Okay, I'm going to be honest, this was a tough read for me. It's not that it wasn't well written (it was) or that it did not have some unique aspects (I enjoyed the interviews at the end of each chapter), it 's just that this book travels down the same road as several others I have recently read. Essentially, it's a book on discipleship. After reading Stearns' 'The Hole in Our Gospel' and 'Starving Jesus' by Gross and Mahon, and 'The Christian Atheist' by Craig Groeschel, this book struggled to keep my interest.
Seay begins with the fact that the term 'righteousness' is widely misunderstood in Christendom and that we mostly relate it to behavior modification. He then argues that to achieve righteousness we must live as Jesus lived (i.e. become a disciple of Jesus). He gives a chapter on what we were created to be (image bearers of God) and why we fail at this (because we are sinful), and then he spends the rest of the book on how we can live in relationship with Christ. At the end of each chapter he interviews some well known church leaders on how they accomplish this in their lives. Personally, I got more from the interviews than any other part of the book.
The book is written with a somewhat 'anti-establishment' voice that is common to many young writers and ministers who are trying to shape the Church into an effective institution for post-modern culture, yet he doesn't try to purposefully offend anyone. His call to live in relationship rather than with regulations is spot-on. If you haven't read any books on discipleship, this would be a good start, although there are several others that I think share the same message much more effectively.
The Gospel According to Jesus is an attempt by Chris Seay to show the fullness of what the gospel/good news is all about. Focusing on the highlights of the biblical narrative - creation in God's image, sin, redemption, righteousness, religion, brokenness and community with God and each other - the author shows how the gospel is meant to transform as well as to save. He shows how the gospel is often distorted into a social act or a spiritual act and that the two need to be held up together.
Probably my favorite portion of the book deals with the false dilemma that the gospel is either a social call for justice or a spiritual call for holiness. The author gives many biblical references about how the gospel includes those things, but encompasses so much more. It makes the point that we need each other also, just as we need God, to learn how to forgive and exercise the gospel not only on a personal level, but also in our relationships. The book ends each chapter with a prayer and a brief interview with some of the author's well known pastoral friends. While I'm sure some will like this part, I thought it broke up the flow of the book and it just didn't fit with me, just a matter of taste I guess. Otherwise the book is a good overview of the gospel and I would recommend it to those either new to the faith, or for those that feel their faith is just running through the motions.
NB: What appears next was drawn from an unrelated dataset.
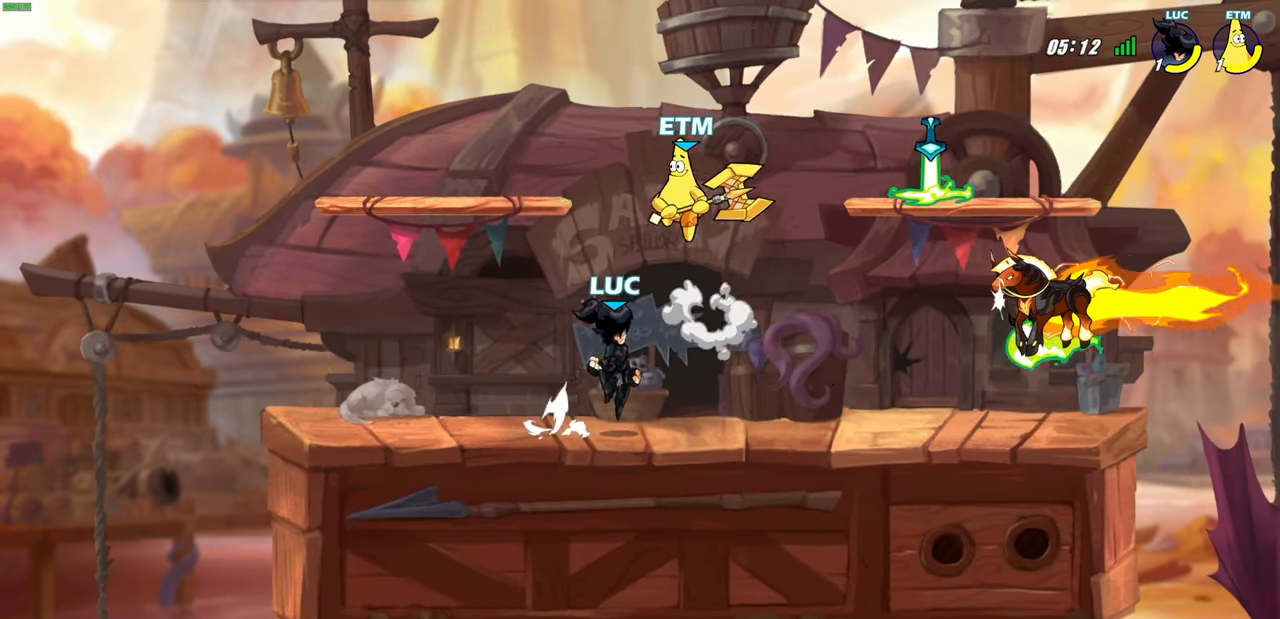
{"buttons": [], "left_stick": "right", "right_stick": "center", "events": [[50, "CROSS", "up"], [150, "left_stick", "down"], [300, "left_stick", "right"]]}
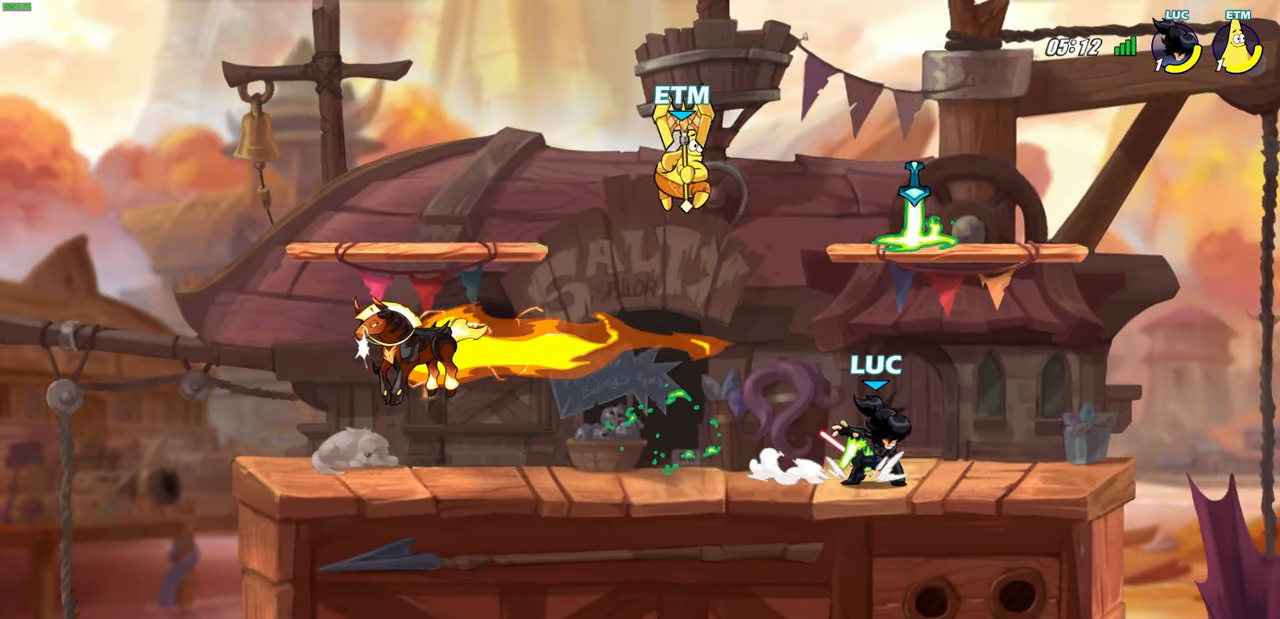
{"buttons": [], "left_stick": "left", "right_stick": "center", "events": [[333, "left_stick", "up-left"], [433, "left_stick", "left"]]}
Disclosure Note: Thomas Nelson has been gracious enough to give me a complimentary copy of this book for review purposes. The opinions expressed are my own.
I finally got done recently with the latest offering from Chris Seay entitled The Gospel According to Jesus: A Faith that Restores all Things. This book tackles the fact that 84% of Christians do not even understand the concept of righteousness. In the book Seay gives us a clear understanding of this and lays it out in a way that is easy to understand. I did not find this book challenging to my current thoughts which is okay since I was on the same page for most of the book. This could be why it took me awhile to plod through this book while reading others. One of my favorite chapters though was Justification: Rise or Fall. This was particularly useful in a recent small group setting dealing with a common subject of good works. I pointed to the equation in this chapter of Jesus+anything does not equal Christian salvation. Although simple it helps to underscore our righteousness in God's eyes. I did enjoy this book but I did find it to be a beginners guide that would serve well with new Christians and a refresher for those that are strong in their faith and understanding of righteousness.
I did receive this book for free in exchange for an honest review from Booksneeze. I was not obligated to give a good review of the book.